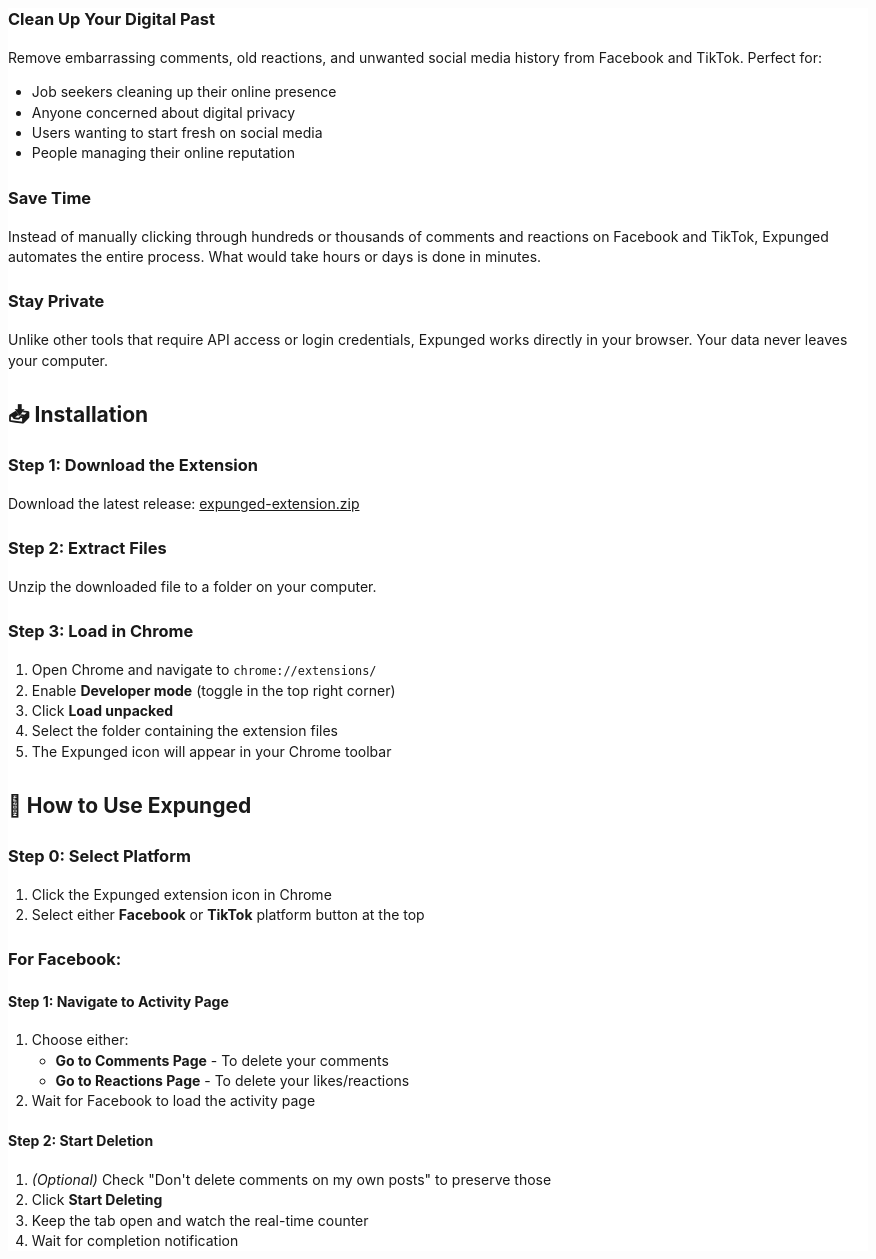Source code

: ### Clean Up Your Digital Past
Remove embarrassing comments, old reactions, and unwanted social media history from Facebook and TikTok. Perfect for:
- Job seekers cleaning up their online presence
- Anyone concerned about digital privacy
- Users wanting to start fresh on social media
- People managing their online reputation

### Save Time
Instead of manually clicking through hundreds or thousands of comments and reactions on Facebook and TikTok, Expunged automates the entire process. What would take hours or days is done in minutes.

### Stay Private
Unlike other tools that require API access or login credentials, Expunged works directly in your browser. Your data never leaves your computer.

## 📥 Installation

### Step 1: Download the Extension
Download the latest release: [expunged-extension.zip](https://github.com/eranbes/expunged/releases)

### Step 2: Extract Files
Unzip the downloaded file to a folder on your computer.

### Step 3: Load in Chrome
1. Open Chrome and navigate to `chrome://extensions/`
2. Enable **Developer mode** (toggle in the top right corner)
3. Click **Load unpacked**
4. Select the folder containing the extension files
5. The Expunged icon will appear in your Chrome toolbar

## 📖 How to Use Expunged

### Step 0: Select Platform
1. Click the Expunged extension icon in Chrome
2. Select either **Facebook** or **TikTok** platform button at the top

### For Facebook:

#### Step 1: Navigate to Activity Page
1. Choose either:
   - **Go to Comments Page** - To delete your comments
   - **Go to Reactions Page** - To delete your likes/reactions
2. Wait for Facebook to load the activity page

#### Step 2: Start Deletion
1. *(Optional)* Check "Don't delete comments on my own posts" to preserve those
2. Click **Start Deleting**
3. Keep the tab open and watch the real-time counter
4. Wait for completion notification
★ ★ ★
WHAT THE TASK REQUIRES:
Lines holding "computer": copy each one from the records above.

EXERCISE ANSWER:
Unlike other tools that require API access or login credentials, Expunged works directly in your browser. Your data never leaves your computer.
Unzip the downloaded file to a folder on your computer.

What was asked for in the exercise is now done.